• _TO-DO ITEM_
Search the listing below for "name". Copy each matching line.

Start of PROVIDED RECORDS

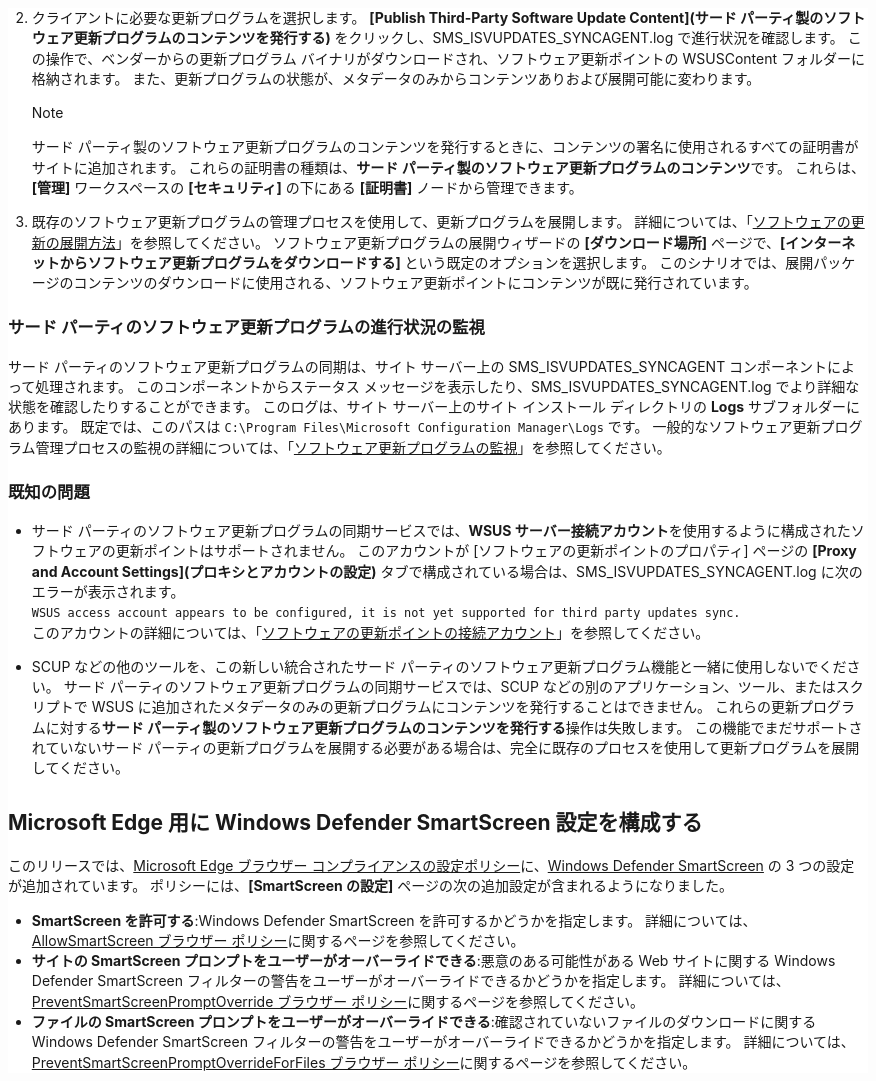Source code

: 2. クライアントに必要な更新プログラムを選択します。 **[Publish Third-Party Software Update Content]\(サード パーティ製のソフトウェア更新プログラムのコンテンツを発行する\)** をクリックし、SMS_ISVUPDATES_SYNCAGENT.log で進行状況を確認します。 この操作で、ベンダーからの更新プログラム バイナリがダウンロードされ、ソフトウェア更新ポイントの WSUSContent フォルダーに格納されます。 また、更新プログラムの状態が、メタデータのみからコンテンツありおよび展開可能に変わります。  

   > [!Note]  
   > サード パーティ製のソフトウェア更新プログラムのコンテンツを発行するときに、コンテンツの署名に使用されるすべての証明書がサイトに追加されます。 これらの証明書の種類は、**サード パーティ製のソフトウェア更新プログラムのコンテンツ**です。 これらは、**[管理]** ワークスペースの **[セキュリティ]** の下にある **[証明書]** ノードから管理できます。  

3. 既存のソフトウェア更新プログラムの管理プロセスを使用して、更新プログラムを展開します。 詳細については、「[ソフトウェアの更新の展開方法](/sccm/sum/deploy-use/deploy-software-updates)」を参照してください。 ソフトウェア更新プログラムの展開ウィザードの **[ダウンロード場所]** ページで、**[インターネットからソフトウェア更新プログラムをダウンロードする]** という既定のオプションを選択します。 このシナリオでは、展開パッケージのコンテンツのダウンロードに使用される、ソフトウェア更新ポイントにコンテンツが既に発行されています。


### <a name="monitoring-progress-of-third-party-software-updates"></a>サード パーティのソフトウェア更新プログラムの進行状況の監視
サード パーティのソフトウェア更新プログラムの同期は、サイト サーバー上の SMS_ISVUPDATES_SYNCAGENT コンポーネントによって処理されます。 このコンポーネントからステータス メッセージを表示したり、SMS_ISVUPDATES_SYNCAGENT.log でより詳細な状態を確認したりすることができます。 このログは、サイト サーバー上のサイト インストール ディレクトリの **Logs** サブフォルダーにあります。 既定では、このパスは `C:\Program Files\Microsoft Configuration Manager\Logs` です。 一般的なソフトウェア更新プログラム管理プロセスの監視の詳細については、「[ソフトウェア更新プログラムの監視](/sccm/sum/deploy-use/monitor-software-updates)」を参照してください。


### <a name="known-issues"></a>既知の問題
- サード パーティのソフトウェア更新プログラムの同期サービスでは、**WSUS サーバー接続アカウント**を使用するように構成されたソフトウェアの更新ポイントはサポートされません。 このアカウントが [ソフトウェアの更新ポイントのプロパティ] ページの **[Proxy and Account Settings]\(プロキシとアカウントの設定\)** タブで構成されている場合は、SMS_ISVUPDATES_SYNCAGENT.log に次のエラーが表示されます。  
`WSUS access account appears to be configured, it is not yet supported for third party updates sync.`  
このアカウントの詳細については、「[ソフトウェアの更新ポイントの接続アカウント](/sccm/core/plan-design/hierarchy/accounts#software-update-point-connection-account)」を参照してください。  

- SCUP などの他のツールを、この新しい統合されたサード パーティのソフトウェア更新プログラム機能と一緒に使用しないでください。 サード パーティのソフトウェア更新プログラムの同期サービスでは、SCUP などの別のアプリケーション、ツール、またはスクリプトで WSUS に追加されたメタデータのみの更新プログラムにコンテンツを発行することはできません。 これらの更新プログラムに対する**サード パーティ製のソフトウェア更新プログラムのコンテンツを発行する**操作は失敗します。 この機能でまだサポートされていないサード パーティの更新プログラムを展開する必要がある場合は、完全に既存のプロセスを使用して更新プログラムを展開してください。  



## <a name="configure-windows-defender-smartscreen-settings-for-microsoft-edge"></a>Microsoft Edge 用に Windows Defender SmartScreen 設定を構成する
 このリリースでは、[Microsoft Edge ブラウザー コンプライアンスの設定ポリシー](/sccm/compliance/deploy-use/browser-profiles)に、[Windows Defender SmartScreen](/windows/security/threat-protection/windows-defender-smartscreen/windows-defender-smartscreen-overview) の 3 つの設定が追加されています。 ポリシーには、**[SmartScreen の設定]** ページの次の追加設定が含まれるようになりました。
- **SmartScreen を許可する**:Windows Defender SmartScreen を許可するかどうかを指定します。 詳細については、[AllowSmartScreen ブラウザー ポリシー](/windows/client-management/mdm/policy-csp-browser#browser-allowsmartscreen)に関するページを参照してください。
- **サイトの SmartScreen プロンプトをユーザーがオーバーライドできる**:悪意のある可能性がある Web サイトに関する Windows Defender SmartScreen フィルターの警告をユーザーがオーバーライドできるかどうかを指定します。 詳細については、[PreventSmartScreenPromptOverride ブラウザー ポリシー](/windows/client-management/mdm/policy-csp-browser#browser-preventsmartscreenpromptoverride)に関するページを参照してください。
- **ファイルの SmartScreen プロンプトをユーザーがオーバーライドできる**:確認されていないファイルのダウンロードに関する Windows Defender SmartScreen フィルターの警告をユーザーがオーバーライドできるかどうかを指定します。 詳細については、[PreventSmartScreenPromptOverrideForFiles ブラウザー ポリシー](/windows/client-management/mdm/policy-csp-browser#browser-preventsmartscreenpromptoverrideforfiles)に関するページを参照してください。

End of PROVIDED RECORDS

• _OUTPUT BELOW_
### <a name="monitoring-progress-of-third-party-software-updates"></a>サード パーティのソフトウェア更新プログラムの進行状況の監視
### <a name="known-issues"></a>既知の問題
## <a name="configure-windows-defender-smartscreen-settings-for-microsoft-edge"></a>Microsoft Edge 用に Windows Defender SmartScreen 設定を構成する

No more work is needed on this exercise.